MISHNA 2.3

le fonctionnement rabbinique de consensus et son prolongement chrétien orthodoxe.

original hébreu

הקורא את שמע ולא השמיע לאוזנו, יצא; רבי יוסי אומר, לא יצא. קרא ולא דיקדק באותותיה, רבי יוסי אומר, יצא; רבי יהודה אומר, לא יצא. הקורא למפרע, לא יצא. קרא וטעה, יחזור למקום שטעה.

traduction très littérale

récite Shema et ne a pas rendu audible à son oreille, sort. Rabbi Yosé dit ne sort. Récite ne méticuleux dans énonciation des lettres, Rabbi Yosé dit sort. Rabbi Yehouda dit ne sort. Récite incorrectement, ne sort. Lit et erre, retourner au lieu que erra.

traduction fluide

Si on récite le Shema sans rendre audible on a accompli. Rabbi Yosé dit qu’on a pas accompli. SI on récite sans être méticuleux dans l’énonciation des lettres, Rabbi Yosé dit qu’on a accompli. Rabbi Yehouda dit qu’on a accompli. Si on récite incorrectement, on a pas accompli. Si on lit et qu’on se trompe, on revient au lieu où l’on s’est trompé.


Commentaire/Analyse



au-delà du sujet à proprement parler, à savoir comment doit-être réalisée la prière du Shema, cette huitième mishna est intéressante car elle met en évidence la notion de consensus, si importante dans le monde rabbinique, mais aussi chrétien orthodoxe. Le texte nous dit que si l’on a pas rendu audible sa prière, elle est tout de même valide. Mais vient ensuite une mention très intéressante : un certain Rabbi Yosé pense le contraire. Comment se lit ce passage ? Cela veut dire que le consensus valide la prière non audible, mais qu’un rabbin dont l’opinion était contraire a tout de même vu sa position notée. Rabbi Yosé a donc du se plier à l’avis de tous les autres, mais son opinion a traversé le temps. Tous les rabbins n’étaient pas d’accord sur ce point. Et c’est un classique rabbinique : il y a des disputes, puis vient le consensus rabbinique qui tranche d’une façon ou d’une autre.
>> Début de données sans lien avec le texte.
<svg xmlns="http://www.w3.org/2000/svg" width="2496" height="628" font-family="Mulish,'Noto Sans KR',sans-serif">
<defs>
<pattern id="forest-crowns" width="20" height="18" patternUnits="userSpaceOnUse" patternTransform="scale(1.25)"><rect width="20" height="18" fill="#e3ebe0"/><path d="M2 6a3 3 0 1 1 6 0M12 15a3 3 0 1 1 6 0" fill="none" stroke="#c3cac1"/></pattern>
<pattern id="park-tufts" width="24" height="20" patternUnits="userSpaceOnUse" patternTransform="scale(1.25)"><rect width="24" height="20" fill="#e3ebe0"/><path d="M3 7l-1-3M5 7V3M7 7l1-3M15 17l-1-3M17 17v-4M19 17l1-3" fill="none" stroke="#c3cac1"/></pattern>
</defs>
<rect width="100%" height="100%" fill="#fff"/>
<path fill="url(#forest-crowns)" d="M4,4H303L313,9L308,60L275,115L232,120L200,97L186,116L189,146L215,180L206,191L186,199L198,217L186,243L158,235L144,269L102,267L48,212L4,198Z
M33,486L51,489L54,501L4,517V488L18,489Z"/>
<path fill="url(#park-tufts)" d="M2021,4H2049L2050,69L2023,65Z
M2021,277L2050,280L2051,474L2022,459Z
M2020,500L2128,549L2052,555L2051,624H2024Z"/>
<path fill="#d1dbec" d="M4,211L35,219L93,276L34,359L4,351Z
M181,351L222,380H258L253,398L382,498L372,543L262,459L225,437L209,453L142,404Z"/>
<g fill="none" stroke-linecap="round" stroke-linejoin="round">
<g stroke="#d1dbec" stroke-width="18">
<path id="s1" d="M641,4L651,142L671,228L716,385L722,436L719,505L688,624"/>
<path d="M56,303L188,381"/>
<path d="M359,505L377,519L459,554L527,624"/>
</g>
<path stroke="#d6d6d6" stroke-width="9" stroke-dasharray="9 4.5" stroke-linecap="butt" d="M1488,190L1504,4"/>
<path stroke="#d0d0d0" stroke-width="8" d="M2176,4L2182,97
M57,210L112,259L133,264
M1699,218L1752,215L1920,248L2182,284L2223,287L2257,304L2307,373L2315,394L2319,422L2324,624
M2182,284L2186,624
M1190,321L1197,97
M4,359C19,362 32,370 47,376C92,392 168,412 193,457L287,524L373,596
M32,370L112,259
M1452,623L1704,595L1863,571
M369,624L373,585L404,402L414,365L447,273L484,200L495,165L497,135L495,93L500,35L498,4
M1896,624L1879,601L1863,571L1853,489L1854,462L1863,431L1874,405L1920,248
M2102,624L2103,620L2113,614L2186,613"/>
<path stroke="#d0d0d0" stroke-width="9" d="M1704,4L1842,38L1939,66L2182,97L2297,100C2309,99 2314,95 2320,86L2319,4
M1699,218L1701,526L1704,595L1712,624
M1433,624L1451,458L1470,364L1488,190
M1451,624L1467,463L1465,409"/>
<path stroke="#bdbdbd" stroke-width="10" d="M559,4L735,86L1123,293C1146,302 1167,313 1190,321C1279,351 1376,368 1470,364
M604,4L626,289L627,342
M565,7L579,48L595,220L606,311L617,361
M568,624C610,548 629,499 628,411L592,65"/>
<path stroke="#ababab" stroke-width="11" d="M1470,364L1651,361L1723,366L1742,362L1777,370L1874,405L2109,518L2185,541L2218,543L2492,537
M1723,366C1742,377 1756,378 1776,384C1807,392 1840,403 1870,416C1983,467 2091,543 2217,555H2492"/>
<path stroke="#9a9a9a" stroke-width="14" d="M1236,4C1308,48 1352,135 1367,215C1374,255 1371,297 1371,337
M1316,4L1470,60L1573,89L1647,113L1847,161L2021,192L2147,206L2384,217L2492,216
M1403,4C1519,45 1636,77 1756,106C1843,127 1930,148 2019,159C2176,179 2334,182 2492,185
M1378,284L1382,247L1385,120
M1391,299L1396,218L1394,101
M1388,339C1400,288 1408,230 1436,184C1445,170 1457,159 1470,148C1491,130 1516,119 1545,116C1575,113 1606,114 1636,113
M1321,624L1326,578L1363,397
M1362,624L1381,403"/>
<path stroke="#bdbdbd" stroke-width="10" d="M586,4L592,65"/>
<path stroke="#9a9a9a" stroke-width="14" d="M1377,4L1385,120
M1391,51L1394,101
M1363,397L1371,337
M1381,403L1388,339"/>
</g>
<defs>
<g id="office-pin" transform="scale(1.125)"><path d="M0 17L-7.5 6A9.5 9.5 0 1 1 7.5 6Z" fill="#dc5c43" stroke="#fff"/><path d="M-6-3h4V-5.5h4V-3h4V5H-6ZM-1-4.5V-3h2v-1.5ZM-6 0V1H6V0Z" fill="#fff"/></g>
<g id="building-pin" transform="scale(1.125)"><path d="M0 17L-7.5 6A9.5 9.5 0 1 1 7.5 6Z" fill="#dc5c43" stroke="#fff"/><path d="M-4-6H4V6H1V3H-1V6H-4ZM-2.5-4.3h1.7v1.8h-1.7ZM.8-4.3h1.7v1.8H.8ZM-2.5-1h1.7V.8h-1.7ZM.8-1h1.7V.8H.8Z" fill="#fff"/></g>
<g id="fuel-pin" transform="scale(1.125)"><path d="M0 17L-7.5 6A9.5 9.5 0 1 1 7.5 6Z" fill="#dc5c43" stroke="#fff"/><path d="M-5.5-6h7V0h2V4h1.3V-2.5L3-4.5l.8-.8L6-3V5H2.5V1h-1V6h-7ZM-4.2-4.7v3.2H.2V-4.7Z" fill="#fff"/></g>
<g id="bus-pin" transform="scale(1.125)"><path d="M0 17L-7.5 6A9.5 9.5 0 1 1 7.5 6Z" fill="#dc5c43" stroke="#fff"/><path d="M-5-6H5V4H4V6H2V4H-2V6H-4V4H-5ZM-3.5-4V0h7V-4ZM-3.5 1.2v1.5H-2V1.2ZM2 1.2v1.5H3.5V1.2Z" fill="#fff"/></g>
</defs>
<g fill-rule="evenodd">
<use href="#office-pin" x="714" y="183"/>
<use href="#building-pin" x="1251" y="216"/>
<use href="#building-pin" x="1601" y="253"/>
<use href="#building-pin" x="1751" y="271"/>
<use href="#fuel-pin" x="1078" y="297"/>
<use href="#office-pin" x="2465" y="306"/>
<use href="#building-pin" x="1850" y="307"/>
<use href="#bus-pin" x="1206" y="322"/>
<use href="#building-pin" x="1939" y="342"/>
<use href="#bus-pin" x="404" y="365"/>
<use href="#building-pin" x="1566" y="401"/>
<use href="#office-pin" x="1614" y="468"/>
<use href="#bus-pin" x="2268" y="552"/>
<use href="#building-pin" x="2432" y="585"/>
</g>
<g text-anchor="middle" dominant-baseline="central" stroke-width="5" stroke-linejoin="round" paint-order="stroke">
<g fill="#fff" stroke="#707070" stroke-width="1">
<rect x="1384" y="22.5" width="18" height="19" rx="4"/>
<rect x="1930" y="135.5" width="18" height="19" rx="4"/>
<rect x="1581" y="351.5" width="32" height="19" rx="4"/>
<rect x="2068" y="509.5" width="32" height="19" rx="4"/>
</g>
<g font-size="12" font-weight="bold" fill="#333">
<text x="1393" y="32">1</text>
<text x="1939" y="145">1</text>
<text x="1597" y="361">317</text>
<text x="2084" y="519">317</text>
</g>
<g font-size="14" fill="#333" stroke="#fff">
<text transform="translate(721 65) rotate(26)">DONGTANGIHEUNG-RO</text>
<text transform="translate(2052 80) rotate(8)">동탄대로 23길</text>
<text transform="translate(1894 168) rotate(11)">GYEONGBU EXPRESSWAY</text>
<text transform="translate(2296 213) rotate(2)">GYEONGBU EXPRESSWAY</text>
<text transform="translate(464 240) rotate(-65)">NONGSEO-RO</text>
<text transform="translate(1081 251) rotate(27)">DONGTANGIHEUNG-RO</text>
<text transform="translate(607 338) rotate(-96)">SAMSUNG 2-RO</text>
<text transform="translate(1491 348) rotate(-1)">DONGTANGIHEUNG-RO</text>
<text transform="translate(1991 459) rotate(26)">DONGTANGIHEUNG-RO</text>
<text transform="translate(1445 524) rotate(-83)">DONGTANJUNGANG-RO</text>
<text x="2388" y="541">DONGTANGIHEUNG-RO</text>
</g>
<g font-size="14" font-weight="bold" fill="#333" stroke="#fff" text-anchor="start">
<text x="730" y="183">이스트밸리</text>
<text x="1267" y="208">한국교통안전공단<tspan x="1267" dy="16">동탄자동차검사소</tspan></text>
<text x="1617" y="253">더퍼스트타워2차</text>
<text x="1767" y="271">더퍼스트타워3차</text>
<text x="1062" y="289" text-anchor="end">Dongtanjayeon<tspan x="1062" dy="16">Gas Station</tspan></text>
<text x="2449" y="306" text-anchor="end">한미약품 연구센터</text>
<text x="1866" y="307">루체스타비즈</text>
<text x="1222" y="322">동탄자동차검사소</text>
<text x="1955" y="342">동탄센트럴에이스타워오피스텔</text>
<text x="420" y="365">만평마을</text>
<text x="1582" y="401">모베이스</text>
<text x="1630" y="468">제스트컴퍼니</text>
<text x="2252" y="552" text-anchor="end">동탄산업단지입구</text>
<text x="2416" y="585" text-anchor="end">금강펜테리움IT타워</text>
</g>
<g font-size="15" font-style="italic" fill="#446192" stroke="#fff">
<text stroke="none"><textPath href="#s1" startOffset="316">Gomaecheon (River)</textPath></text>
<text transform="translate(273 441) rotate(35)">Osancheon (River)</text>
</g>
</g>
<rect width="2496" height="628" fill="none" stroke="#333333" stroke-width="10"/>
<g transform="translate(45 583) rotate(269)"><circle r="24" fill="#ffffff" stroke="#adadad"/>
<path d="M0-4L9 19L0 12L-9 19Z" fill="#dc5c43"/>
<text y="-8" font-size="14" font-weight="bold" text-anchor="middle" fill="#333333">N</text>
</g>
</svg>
Le consensus est une notion complexe et fragile. Comment s’établit-il ? Le principal artisan est le temps. Il n’y a pas qu’en matière religieuse que le consensus est finalement un état assez complexe à définir. Cela requiert aujourd’hui des discussions, des tables rondes, des ateliers, etc. Dans le domaine religieux, et plus précisément l’Eglise, le consensus est immanent. Voilà un mot bien compliqué que je propose de préciser immédiatement. Est immanent à un être ce qui résulte de la nature même de cet être. Dire que le consensus est immanent à l’Eglise c’est dire que, sans que cela soit organisé, lorsque le temps est approprié, l’Eglise fait advenir un consensus. On me dira que l’Eglise, tout au contraire organise des conciles pour trancher les choses, dans des affrontements parfois violents. Ce n’est pas de cela dont il est question. Le concile vient pour rétablir une vérité qui avait été victime d’une usurpation externe. Par exemple, depuis toujours l’Eglise savait et enseignait que Marie était la Mère de Dieu. Nestorius a voulu innover contre cela et le concile d’Ephèse est venu rétablir la vérité. L’immanence du consensus est davantage liée à ce genre d’énoncé (qui nous vient du cinquième concile œcuménique cette fois) : « Nous vous assurons que nous nous en tenons d’une manière inébranlable aux décrets des quatre conciles, et que nous suivons en tout les saints Pères Athanase, Hilaire, Basile, Grégoire le théologien, Grégoire de Nysse, Ambroise, Théophile, Jean (Chrysostome) de Constantinople, Cyrille, Augustin, Proclus, Léon, et leurs écrits sur la foi orthodoxe ». Comment s’est établie cette liste des plus éminents docteurs de l’Eglise (pour reprendre une formulation latine) ? C’est l’immanence de l’Eglise qui reconnait un jour, avec le temps, dans l’évidence des choses, que ces théologiens particuliers se détachent du lot, qu’ils ont probablement reçu une grâce particulière. Un nom fait beaucoup débat aujourd’hui, dans les milieux orthodoxes : Augustin. Certains le fantasment en Père du grand schisme plutôt qu’en Père de la foi. Tout ceci a plus à voir avec l’aridité de la théologie orthodoxe d’académie, avec le modernisme, avec l’autodésignation de ce qui est orthodoxe, non comme une identité reçue, mais bel et bien comme une identité créé et nouvelle. On reçoit l’orthodoxie, on ne la définit pas. Augustin en fait partie.